El gran historiador mexicano Leopoldo Zea solía contar la siguiente historia. Durante una exposición de arte precolombino en la Ciudad de México, el poeta mexicano Octavio Paz acompañaba al ministro de Cultura de Francia, el escritor André Malraux, quien conmovido y asombrado por lo que veía, dijo que “ellos”, los europeos, tenían el arte griego, mientras que “nosotros”, los latinoamericanos, teníamos “aquello”, el vital arte anterior a la colonia. El poeta habría interrumpido entonces al ministro, y le habría contestado algo en estos términos: “No. Nosotros tenemos esto y los griegos”. En la encrucijada de esa historia se encuentra buena parte de la problemática sobre la construcción cultural y artística de América Latina, su identidad, sus problemas de origen y el punto de vista de los otros sobre toda esta cuestión.
Más que ser arrogante, la supuesta respuesta de Octavio Paz deja en claro la idea, sólo desarrollada en el siglo XX, de que las Américas son una extensión y una creación del capitalismo europeo en sus diversas fases expansionistas, y que también representan la consolidación de ese proceso.
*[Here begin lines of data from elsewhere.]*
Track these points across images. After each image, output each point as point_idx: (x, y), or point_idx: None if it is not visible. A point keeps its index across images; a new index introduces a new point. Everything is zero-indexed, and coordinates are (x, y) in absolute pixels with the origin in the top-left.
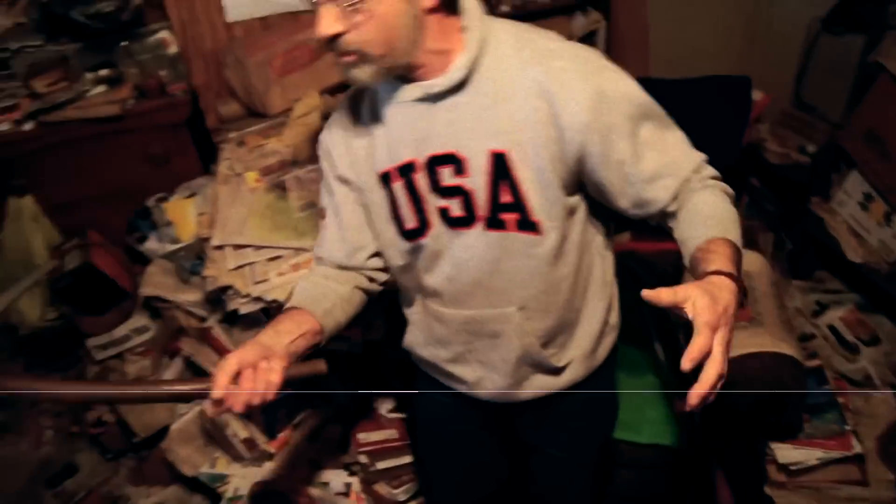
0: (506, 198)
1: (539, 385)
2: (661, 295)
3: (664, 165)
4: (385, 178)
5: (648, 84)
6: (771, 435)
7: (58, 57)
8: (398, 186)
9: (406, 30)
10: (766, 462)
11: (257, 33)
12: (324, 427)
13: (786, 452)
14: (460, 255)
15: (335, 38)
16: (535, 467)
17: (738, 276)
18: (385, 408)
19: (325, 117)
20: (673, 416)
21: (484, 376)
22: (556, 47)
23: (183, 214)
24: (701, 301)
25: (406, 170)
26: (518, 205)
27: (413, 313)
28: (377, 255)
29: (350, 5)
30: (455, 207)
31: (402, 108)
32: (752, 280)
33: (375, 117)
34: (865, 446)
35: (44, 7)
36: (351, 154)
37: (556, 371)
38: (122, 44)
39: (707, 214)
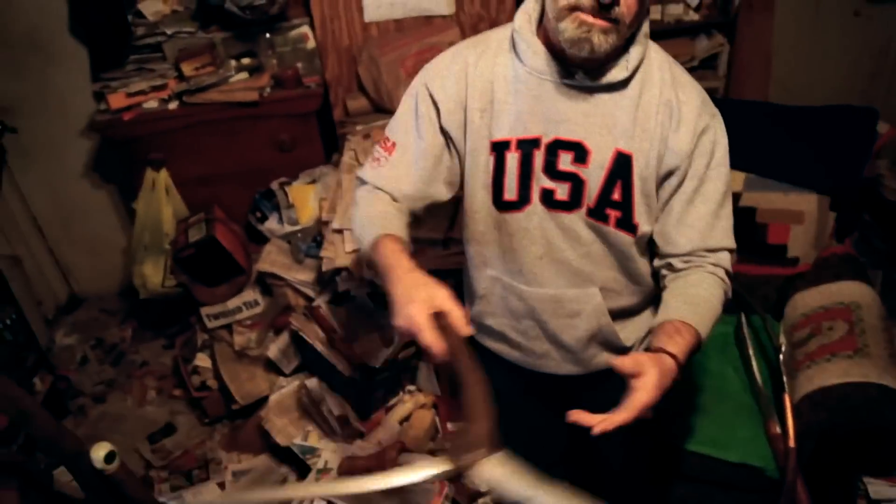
0: (616, 195)
1: (604, 361)
2: (624, 363)
3: (702, 224)
4: (499, 146)
5: (769, 109)
6: (866, 469)
7: (206, 43)
8: (512, 157)
9: (637, 20)
10: (857, 496)
11: (391, 34)
12: (415, 412)
13: (879, 488)
14: (555, 234)
15: (615, 3)
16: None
17: (683, 364)
18: None
19: None
20: (765, 439)
21: (551, 350)
22: (688, 81)
23: (304, 198)
24: (650, 382)
25: (528, 144)
26: (625, 205)
27: (485, 288)
28: (427, 208)
29: None
30: (561, 191)
31: (547, 87)
32: (860, 311)
33: (506, 83)
34: None
35: None
36: (463, 113)
37: (622, 350)
38: (266, 35)
39: (698, 297)
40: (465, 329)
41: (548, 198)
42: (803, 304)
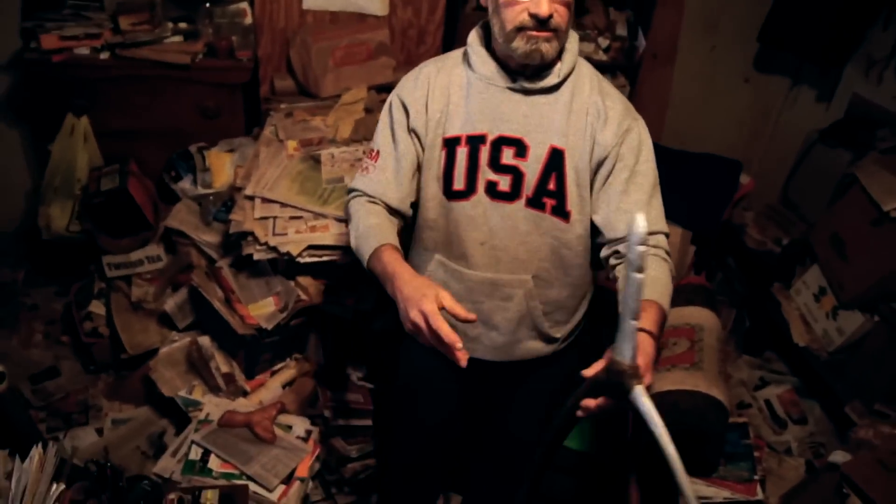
0: (551, 185)
1: (529, 349)
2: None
3: (637, 209)
4: (451, 142)
5: (656, 149)
6: (688, 468)
7: (147, 2)
8: (462, 151)
9: (571, 25)
10: (678, 493)
11: (326, 24)
12: (299, 378)
13: (698, 487)
14: (497, 223)
15: (551, 16)
16: (497, 426)
17: (658, 335)
18: (357, 374)
19: (368, 109)
20: (591, 426)
21: (483, 333)
22: (613, 91)
23: (221, 164)
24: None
25: (476, 140)
26: (559, 194)
27: (430, 270)
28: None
29: None
30: (503, 183)
31: (493, 91)
32: (702, 332)
33: (460, 89)
34: (768, 500)
35: None
36: (427, 113)
37: (549, 339)
38: (206, 5)
39: (650, 278)
40: (470, 316)
41: (491, 189)
42: None
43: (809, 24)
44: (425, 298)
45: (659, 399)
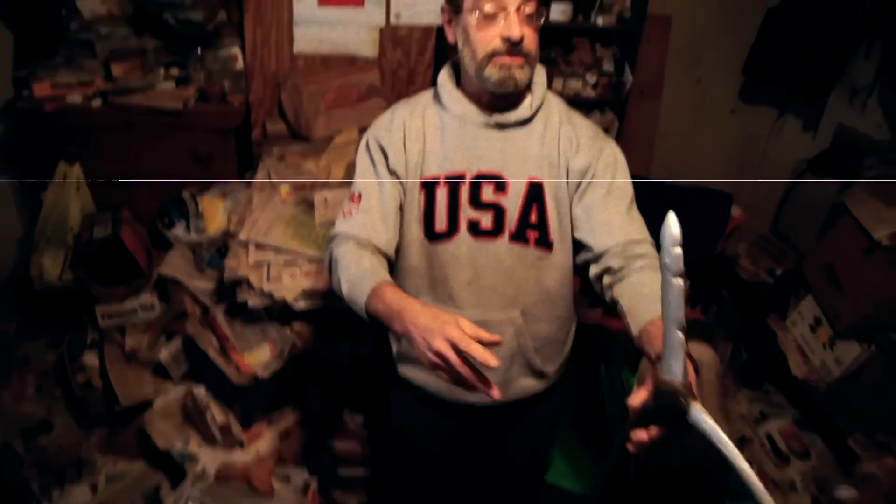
0: (532, 218)
1: (523, 387)
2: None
3: (619, 220)
4: (429, 184)
5: (646, 185)
6: None
7: (138, 49)
8: (441, 192)
9: (539, 53)
10: None
11: (317, 67)
12: (296, 427)
13: None
14: (482, 261)
15: (522, 40)
16: (493, 471)
17: (688, 351)
18: (355, 421)
19: None
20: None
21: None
22: (581, 119)
23: (214, 210)
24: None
25: (455, 179)
26: (541, 225)
27: None
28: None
29: (526, 18)
30: (485, 221)
31: (468, 128)
32: (700, 367)
33: (434, 130)
34: None
35: (139, 4)
36: (405, 155)
37: (541, 375)
38: (198, 51)
39: (655, 294)
40: (495, 338)
41: (474, 227)
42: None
43: (792, 56)
44: (447, 325)
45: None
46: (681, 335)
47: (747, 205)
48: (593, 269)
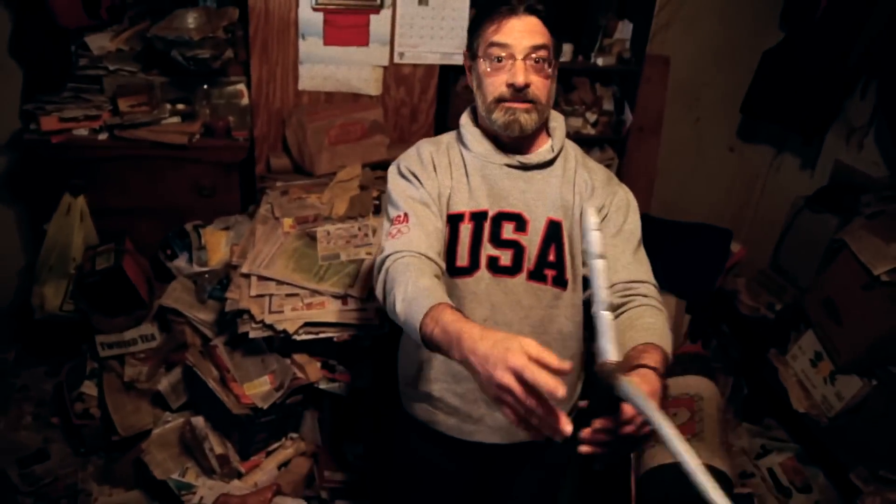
0: (551, 257)
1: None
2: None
3: (625, 260)
4: (455, 218)
5: (646, 220)
6: None
7: (145, 84)
8: (465, 228)
9: (551, 98)
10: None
11: (321, 104)
12: (295, 459)
13: None
14: (499, 298)
15: (527, 86)
16: None
17: (662, 374)
18: (354, 452)
19: (363, 187)
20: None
21: (487, 414)
22: (596, 165)
23: (217, 242)
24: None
25: (479, 216)
26: (559, 264)
27: (429, 351)
28: None
29: (536, 62)
30: (504, 258)
31: (491, 168)
32: (701, 402)
33: (459, 168)
34: None
35: (147, 41)
36: (438, 188)
37: None
38: (204, 86)
39: (647, 325)
40: (564, 366)
41: (493, 264)
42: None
43: (789, 96)
44: (510, 352)
45: (660, 472)
46: (608, 315)
47: (746, 240)
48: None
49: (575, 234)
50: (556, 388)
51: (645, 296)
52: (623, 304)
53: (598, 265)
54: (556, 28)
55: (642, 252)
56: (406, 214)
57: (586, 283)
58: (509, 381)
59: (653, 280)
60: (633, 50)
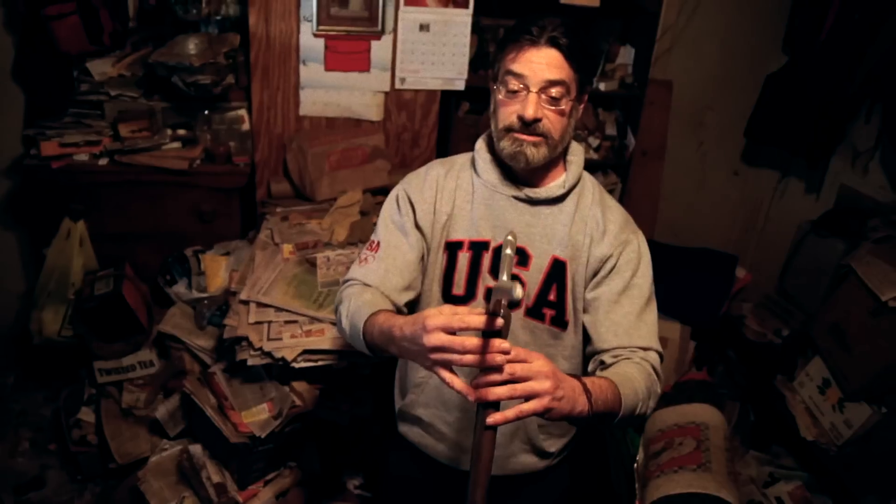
0: (551, 296)
1: (523, 464)
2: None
3: (627, 322)
4: (453, 246)
5: (651, 245)
6: None
7: (146, 110)
8: (464, 256)
9: (567, 134)
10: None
11: (322, 129)
12: (293, 488)
13: None
14: None
15: (537, 120)
16: None
17: (589, 392)
18: (353, 483)
19: (363, 213)
20: None
21: None
22: (614, 204)
23: (216, 268)
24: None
25: (479, 246)
26: (559, 304)
27: (421, 377)
28: (409, 303)
29: (549, 99)
30: None
31: (498, 198)
32: (708, 430)
33: (465, 194)
34: None
35: (149, 67)
36: (434, 214)
37: (543, 454)
38: (204, 112)
39: (621, 372)
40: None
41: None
42: (661, 420)
43: (793, 119)
44: (428, 318)
45: (667, 503)
46: (508, 252)
47: (751, 264)
48: (591, 365)
49: (579, 276)
50: (479, 315)
51: (642, 358)
52: (614, 363)
53: (506, 255)
54: (580, 64)
55: (650, 313)
56: (378, 244)
57: (586, 333)
58: (437, 339)
59: (657, 346)
60: (635, 74)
En el espejo de las Américas, el mundo europeo puede ver tanto el propio rostro como su contrario, del mismo modo que los americanos (del norte, del centro y del sur) también ven en el mundo occidental o europeo (el cual también integran), ora una imagen de su pasado, ora un deseo de futuro; ora una identidad expandida, ora una diferencia establecida.
Tal diferencia se verifica porque en el continente americano la cultura europea trasplantada –y naturalmente modificada en función de ese trasplante y de las nuevas condiciones en que fue integrada y construida– se unió a otras culturas igualmente transportadas. Pero también destruyó y violentó cuanto pudo a estas otras culturas, como la africana (por medio del esclavismo moderno, esa otra invención del capitalismo europeo), especialmente fuerte en Brasil y en Cuba, y las nativas, sobresalientes sobre todo en los países andinos y en México.
Como en todo lo demás, la historia del arte moderno y contemporáneo en América Latina es inseparable de la historia de Europa, de la cual es parte activa y medianamente dependiente. Hasta tal punto, que la historiadora Dawn Ades puede afirmar, con razón:
el purismo de la brasileña Tarsila do Amaral, el nativismo y los gauchos cubistas de Rafael Barradas (1890-1929), el nacionalismo de los paisajes plein air de José María Velasco (1840-1912) o el fuerte tratamiento intimista de las insólitas ceremonias del candombe africano de Pedro Figari (1861-1938) ponen al público europeo delante de un lenguaje que le es tanto familiar como totalmente desconocido.
Sin embargo, también se puede observar lo contrario, pues es igualmente verdadero que Jackson Pollock debe mucho a David Alfaro Siqueiros, Mark Rothko a Roberto Matta, Willem De Kooning a Wifredo Lam, y la obra de Adolph Gottlieb no puede ser comprendida independientemente de la de Joaquín Torres García (1874-1949). Hay a veces una comprensión meramente geográfica-cultural de lo que significa América Latina. Marta Traba concibió las regiones culturales del continente en una oposición (un tanto simplista, en verdad) entre países “abiertos” y “cerrados”.